Last week, the U.S. Department of Energy dropped $485,000 on Oregon electric vehicle (EV) projects and proliferation. Labeled "Energize Oregon", the recently funded plan has three main objectives: integrating the plethora of in-state EV efforts, develop an EV plan to explain these projects and help boost U.S.' goal to put 1 million EVs on the road by 2015.
It's unsure whether this is the much-needed kick-start that Oregon's EV programs need. Currently there are less than 1,000 passenger vehicles that are plug-in hybrid or electric in Oregon. As of May, the national EV charging station provider Ecotality had yet to begin its spring installations of 1,100 stations across the state. This leaves the $100 million federally financed project about a year behind schedule. This goes in tandem with EV car sales, specifically the Portland-premiered Nissan Leaf, coming out lower than predicted.

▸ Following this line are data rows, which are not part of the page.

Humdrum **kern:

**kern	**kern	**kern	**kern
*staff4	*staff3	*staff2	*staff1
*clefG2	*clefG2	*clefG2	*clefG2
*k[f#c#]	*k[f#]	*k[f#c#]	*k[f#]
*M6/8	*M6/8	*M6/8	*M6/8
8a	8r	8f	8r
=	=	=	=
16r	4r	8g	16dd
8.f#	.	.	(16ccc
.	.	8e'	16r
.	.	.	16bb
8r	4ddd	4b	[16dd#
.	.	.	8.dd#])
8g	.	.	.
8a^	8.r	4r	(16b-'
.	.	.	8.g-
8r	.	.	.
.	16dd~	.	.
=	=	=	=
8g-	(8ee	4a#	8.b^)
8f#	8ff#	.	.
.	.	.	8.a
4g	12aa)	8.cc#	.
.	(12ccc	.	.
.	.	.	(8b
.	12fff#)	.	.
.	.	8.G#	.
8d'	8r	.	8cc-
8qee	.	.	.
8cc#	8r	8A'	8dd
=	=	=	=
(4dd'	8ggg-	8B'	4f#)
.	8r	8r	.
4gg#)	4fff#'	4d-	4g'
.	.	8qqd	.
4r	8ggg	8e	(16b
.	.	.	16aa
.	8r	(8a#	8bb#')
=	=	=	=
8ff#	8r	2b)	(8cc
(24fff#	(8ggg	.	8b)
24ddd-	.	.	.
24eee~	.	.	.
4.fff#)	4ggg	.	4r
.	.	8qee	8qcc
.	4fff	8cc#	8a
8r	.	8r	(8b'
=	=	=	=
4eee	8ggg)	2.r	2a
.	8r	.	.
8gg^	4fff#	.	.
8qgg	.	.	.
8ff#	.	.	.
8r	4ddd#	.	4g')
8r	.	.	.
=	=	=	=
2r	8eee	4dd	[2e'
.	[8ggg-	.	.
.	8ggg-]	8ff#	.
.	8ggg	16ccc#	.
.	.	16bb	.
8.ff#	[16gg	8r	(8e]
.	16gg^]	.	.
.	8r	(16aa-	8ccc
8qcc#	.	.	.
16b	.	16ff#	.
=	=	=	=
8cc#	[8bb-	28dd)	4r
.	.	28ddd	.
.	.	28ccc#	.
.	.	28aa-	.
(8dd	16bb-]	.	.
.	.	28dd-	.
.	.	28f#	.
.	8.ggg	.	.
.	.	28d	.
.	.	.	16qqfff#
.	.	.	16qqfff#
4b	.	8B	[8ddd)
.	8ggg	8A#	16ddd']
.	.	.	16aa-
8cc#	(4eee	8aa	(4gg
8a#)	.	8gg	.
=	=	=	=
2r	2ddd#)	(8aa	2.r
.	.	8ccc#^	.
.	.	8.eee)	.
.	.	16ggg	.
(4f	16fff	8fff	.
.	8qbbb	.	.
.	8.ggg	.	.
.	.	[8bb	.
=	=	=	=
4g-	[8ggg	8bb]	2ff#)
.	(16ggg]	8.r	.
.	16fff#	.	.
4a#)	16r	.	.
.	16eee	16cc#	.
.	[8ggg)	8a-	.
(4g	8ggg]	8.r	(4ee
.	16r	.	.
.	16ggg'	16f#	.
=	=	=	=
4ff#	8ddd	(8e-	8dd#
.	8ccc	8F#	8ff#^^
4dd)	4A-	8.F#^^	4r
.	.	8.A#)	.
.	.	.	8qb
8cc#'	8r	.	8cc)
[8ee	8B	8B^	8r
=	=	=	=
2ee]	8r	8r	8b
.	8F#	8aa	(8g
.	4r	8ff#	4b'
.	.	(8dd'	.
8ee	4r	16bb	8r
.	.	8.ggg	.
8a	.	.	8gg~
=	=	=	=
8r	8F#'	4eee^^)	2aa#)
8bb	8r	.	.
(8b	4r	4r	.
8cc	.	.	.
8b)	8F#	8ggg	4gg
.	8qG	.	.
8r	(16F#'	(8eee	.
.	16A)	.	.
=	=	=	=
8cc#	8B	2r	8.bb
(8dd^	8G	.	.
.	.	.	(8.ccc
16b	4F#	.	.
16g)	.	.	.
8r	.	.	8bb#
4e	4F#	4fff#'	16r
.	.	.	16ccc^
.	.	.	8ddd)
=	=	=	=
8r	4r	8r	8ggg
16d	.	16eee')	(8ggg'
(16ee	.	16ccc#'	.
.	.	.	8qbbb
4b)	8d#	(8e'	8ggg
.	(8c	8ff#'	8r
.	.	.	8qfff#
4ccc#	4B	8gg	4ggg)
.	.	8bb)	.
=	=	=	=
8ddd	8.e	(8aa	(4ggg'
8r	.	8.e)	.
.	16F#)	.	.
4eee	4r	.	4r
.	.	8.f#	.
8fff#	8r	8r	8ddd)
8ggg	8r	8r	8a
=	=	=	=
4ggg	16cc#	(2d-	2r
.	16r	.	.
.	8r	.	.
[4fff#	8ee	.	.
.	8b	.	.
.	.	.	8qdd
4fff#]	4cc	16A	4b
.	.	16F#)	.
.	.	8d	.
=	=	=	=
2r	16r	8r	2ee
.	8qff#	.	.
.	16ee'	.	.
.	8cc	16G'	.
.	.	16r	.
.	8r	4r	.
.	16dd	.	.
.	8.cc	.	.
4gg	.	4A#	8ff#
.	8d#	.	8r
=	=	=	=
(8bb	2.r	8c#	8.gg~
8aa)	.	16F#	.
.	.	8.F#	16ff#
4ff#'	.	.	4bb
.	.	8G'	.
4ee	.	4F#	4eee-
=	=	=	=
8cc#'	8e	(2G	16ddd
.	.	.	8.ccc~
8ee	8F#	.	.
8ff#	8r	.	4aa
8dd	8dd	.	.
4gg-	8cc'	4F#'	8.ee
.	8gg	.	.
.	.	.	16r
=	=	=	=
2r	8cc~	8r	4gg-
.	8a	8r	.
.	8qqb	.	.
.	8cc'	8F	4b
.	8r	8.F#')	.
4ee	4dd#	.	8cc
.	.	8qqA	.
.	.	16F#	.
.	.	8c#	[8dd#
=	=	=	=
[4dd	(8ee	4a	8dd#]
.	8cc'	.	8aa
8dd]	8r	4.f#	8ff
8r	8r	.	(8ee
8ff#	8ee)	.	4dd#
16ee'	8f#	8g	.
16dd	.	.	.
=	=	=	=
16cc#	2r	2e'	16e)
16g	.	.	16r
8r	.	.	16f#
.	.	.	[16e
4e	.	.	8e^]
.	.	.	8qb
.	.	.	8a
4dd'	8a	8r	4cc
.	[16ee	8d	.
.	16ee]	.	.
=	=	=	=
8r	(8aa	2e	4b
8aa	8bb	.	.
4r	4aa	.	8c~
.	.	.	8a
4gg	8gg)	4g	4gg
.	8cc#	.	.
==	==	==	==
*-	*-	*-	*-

It looks like the federal funding could help consolidate these unfinished plans into one mega-EV project.
But I'm curious whether the boost in infrastructure will really ignite drivers to switch to electric. With EV prices still in the $20,000-$40,000 range (compare the Nissan Leaf at $32,000 to a $15,250 Toyota Corolla), despite possible $9,000 in state and federal tax incentives, the green driving method remains high-end. In addition, the Oregon House of Representatives is considering a new usage fee costing drivers 1.43 cents per mile driven in their electric car. This would leave EV drivers paying about $172 a year for a car driven 12,000 miles. Noncomplying drivers get their Priuses (Prii?) and Leafs (Leaves?) taken away and auctioned off. Ouch. It seems little contradictory that drivers are rewarded through incentives to buy the electric vehicle, but are then penalized on the road.
Either way, this new allocation of federal energy funds towards Oregon's EV infrastructure could be a deal breaker for the non-EV driver.